__Problem statement__. Update everything from the start of the lines below down to the line containing "Добавить в корзину", including that line, so that "Place de la Justice" becomes "Rue de la Justice" and nothing else changes. Return only those lines.

**********

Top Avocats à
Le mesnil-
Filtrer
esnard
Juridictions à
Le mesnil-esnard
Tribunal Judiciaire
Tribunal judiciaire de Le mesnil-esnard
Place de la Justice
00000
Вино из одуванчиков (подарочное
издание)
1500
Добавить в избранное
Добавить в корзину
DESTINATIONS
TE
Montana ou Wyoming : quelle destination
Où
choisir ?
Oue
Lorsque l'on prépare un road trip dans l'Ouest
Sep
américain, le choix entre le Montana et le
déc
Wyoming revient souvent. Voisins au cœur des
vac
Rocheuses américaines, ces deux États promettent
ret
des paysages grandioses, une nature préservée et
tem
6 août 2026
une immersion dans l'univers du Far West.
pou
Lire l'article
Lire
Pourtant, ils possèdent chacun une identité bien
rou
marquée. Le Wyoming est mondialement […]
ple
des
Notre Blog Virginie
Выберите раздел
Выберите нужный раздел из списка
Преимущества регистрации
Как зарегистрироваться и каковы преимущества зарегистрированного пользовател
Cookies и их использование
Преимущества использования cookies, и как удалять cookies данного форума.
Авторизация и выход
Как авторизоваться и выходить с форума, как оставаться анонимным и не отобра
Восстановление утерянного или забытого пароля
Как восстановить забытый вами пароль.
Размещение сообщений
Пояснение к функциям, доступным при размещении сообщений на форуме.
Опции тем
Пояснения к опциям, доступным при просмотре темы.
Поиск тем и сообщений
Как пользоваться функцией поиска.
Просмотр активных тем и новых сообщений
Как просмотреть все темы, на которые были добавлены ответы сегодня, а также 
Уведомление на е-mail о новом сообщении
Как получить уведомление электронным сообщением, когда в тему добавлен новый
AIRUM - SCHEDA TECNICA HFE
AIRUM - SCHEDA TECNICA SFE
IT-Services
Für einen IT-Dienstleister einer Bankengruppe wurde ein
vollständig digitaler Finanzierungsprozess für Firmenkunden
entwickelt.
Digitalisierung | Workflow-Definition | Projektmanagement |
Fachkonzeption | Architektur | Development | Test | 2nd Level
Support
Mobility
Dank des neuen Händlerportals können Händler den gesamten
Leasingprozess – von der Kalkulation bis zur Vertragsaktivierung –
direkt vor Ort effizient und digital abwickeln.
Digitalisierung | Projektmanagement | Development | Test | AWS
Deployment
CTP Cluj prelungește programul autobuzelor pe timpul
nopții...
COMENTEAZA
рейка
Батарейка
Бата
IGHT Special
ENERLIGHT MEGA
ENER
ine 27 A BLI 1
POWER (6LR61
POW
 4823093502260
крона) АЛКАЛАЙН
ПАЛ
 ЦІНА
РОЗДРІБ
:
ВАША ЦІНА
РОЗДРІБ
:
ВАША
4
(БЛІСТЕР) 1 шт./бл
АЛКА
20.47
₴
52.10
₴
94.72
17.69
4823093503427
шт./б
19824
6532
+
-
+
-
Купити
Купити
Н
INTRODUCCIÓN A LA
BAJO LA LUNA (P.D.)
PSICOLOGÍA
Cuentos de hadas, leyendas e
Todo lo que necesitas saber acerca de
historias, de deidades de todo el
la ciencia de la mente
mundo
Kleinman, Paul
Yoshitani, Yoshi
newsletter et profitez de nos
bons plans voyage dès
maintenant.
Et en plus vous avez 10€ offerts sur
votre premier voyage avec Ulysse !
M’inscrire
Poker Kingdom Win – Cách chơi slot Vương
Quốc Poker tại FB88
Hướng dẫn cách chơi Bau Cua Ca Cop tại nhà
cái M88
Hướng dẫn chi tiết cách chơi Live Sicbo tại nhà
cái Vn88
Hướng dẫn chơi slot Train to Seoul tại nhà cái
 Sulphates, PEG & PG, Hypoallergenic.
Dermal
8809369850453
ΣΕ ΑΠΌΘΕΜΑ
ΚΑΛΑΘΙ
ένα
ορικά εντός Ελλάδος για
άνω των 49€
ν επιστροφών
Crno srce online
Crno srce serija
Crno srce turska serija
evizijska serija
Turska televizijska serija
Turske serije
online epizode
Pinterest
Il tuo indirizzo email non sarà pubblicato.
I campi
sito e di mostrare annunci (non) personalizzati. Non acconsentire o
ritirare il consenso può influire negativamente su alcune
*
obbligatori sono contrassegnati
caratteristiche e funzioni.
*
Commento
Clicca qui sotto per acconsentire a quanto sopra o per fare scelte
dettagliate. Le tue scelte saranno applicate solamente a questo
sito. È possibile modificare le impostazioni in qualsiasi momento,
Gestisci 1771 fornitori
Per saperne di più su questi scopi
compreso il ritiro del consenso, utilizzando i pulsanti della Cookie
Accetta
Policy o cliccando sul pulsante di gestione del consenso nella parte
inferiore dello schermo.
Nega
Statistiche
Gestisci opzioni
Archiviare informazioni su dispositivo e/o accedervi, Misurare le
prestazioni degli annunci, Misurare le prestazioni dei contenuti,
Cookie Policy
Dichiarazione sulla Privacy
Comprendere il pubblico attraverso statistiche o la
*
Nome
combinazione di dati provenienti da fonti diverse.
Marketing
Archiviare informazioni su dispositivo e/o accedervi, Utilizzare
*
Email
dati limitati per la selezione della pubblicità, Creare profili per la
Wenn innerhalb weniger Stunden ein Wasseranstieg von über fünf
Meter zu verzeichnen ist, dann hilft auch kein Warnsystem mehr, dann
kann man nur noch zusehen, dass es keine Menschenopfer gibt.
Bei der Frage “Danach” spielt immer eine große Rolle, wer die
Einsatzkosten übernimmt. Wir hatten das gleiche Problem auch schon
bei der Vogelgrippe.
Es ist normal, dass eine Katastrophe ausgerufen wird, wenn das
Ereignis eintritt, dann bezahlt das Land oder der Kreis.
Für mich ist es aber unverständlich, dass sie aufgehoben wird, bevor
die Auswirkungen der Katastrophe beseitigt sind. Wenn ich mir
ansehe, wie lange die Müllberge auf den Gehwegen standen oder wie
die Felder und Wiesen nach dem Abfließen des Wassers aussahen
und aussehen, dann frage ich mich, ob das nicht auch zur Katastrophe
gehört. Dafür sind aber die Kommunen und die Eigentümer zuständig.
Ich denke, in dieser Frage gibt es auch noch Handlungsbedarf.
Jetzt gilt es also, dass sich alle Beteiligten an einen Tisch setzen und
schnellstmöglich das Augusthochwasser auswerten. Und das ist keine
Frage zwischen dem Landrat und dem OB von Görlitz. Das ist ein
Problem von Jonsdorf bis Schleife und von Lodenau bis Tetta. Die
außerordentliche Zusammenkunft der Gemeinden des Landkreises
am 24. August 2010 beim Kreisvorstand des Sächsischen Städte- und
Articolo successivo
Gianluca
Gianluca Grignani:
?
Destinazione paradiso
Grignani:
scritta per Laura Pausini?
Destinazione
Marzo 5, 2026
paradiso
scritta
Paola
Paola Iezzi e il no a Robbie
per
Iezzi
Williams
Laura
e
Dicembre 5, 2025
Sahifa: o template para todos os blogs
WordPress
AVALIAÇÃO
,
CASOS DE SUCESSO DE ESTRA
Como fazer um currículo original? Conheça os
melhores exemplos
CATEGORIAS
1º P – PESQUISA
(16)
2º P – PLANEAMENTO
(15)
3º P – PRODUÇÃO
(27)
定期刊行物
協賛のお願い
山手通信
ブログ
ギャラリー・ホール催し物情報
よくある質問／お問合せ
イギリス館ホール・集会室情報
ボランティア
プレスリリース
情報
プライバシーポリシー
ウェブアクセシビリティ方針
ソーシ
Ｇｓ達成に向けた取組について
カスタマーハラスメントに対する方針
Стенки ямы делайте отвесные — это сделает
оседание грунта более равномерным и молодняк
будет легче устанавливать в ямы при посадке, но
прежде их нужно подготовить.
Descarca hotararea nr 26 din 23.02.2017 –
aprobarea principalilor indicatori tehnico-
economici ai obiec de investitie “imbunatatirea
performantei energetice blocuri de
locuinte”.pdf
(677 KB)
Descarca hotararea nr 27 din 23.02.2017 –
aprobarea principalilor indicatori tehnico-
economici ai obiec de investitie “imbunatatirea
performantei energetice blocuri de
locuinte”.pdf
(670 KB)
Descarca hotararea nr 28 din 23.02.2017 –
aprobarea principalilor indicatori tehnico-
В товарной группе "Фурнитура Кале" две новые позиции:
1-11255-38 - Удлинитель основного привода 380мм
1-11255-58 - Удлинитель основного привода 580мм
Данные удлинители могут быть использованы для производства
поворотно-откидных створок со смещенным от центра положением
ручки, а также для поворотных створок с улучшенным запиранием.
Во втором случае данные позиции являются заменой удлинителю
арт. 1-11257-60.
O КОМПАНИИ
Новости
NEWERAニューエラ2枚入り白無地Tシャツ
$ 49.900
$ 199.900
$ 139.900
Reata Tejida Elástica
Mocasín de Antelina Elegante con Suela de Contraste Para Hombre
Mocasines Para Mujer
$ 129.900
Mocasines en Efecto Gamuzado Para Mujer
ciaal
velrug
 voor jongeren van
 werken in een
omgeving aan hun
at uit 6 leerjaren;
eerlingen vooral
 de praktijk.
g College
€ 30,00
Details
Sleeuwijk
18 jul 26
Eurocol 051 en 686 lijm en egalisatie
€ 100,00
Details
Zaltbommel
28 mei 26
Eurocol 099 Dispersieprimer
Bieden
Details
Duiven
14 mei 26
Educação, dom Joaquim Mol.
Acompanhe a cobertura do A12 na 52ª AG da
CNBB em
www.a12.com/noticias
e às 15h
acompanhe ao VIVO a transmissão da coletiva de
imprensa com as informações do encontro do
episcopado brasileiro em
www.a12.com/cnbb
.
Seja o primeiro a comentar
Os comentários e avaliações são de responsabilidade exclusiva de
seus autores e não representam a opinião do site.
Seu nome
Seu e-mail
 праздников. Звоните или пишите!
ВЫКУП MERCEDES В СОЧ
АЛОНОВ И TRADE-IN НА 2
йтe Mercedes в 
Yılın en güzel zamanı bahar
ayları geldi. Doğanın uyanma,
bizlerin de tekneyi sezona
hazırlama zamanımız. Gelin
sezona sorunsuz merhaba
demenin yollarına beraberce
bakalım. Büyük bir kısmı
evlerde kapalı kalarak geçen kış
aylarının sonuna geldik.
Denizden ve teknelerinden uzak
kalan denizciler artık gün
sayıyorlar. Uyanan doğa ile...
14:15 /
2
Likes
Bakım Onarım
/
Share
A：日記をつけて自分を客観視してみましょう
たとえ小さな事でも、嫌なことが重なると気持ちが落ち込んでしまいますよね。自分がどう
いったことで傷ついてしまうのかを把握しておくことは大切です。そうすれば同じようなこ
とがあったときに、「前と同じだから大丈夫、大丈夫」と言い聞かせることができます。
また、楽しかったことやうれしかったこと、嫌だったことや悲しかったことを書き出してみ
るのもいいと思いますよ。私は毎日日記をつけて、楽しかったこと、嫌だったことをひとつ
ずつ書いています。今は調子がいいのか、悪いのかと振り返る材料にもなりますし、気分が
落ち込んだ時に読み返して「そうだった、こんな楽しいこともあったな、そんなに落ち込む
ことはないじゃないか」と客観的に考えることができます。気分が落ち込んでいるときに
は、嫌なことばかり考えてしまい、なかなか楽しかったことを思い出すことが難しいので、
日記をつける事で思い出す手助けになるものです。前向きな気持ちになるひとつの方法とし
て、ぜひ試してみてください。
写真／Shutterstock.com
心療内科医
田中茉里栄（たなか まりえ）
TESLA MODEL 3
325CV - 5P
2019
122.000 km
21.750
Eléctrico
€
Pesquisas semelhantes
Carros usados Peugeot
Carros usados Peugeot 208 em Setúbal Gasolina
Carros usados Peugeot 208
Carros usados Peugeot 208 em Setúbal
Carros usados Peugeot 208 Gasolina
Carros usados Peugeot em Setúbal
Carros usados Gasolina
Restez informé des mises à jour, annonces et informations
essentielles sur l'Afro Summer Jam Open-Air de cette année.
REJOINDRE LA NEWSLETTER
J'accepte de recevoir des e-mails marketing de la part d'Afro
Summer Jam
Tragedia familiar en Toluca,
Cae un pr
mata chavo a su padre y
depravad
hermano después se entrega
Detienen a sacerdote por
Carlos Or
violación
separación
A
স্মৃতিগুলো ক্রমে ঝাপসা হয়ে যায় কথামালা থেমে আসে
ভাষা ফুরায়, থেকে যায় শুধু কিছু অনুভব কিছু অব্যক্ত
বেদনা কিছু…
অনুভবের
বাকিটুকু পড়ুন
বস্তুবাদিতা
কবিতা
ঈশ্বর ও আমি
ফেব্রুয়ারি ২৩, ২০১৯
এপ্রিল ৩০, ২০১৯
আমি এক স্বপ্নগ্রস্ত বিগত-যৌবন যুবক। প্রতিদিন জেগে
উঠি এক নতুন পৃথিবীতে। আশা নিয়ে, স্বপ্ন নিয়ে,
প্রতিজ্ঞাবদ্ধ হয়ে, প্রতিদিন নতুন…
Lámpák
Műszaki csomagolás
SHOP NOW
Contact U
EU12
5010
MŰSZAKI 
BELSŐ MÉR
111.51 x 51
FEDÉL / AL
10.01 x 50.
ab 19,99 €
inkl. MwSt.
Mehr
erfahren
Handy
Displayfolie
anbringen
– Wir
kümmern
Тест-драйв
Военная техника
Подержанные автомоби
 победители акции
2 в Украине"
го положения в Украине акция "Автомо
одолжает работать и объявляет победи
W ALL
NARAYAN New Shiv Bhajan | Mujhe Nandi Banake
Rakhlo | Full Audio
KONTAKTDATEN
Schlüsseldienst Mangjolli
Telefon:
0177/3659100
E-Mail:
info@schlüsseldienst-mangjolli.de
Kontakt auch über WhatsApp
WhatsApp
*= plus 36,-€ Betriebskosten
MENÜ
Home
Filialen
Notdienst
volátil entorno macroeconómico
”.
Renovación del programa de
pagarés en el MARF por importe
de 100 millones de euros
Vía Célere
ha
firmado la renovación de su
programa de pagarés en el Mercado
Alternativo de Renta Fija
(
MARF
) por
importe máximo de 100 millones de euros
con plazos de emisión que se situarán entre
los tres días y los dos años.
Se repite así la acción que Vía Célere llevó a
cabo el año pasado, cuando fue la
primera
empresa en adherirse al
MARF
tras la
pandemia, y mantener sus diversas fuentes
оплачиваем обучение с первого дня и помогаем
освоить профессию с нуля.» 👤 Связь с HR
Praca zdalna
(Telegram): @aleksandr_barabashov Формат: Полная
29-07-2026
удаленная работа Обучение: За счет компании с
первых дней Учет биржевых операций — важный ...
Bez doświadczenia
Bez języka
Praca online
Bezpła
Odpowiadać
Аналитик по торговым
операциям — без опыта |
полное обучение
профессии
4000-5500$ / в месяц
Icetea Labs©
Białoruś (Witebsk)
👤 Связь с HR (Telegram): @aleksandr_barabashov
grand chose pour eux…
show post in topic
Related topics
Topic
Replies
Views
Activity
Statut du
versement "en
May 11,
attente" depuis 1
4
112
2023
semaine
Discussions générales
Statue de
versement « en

**********

__Result of this exercise__.
Top Avocats à
Le mesnil-
Filtrer
esnard
Juridictions à
Le mesnil-esnard
Tribunal Judiciaire
Tribunal judiciaire de Le mesnil-esnard
Rue de la Justice
00000
Вино из одуванчиков (подарочное
издание)
1500
Добавить в избранное
Добавить в корзину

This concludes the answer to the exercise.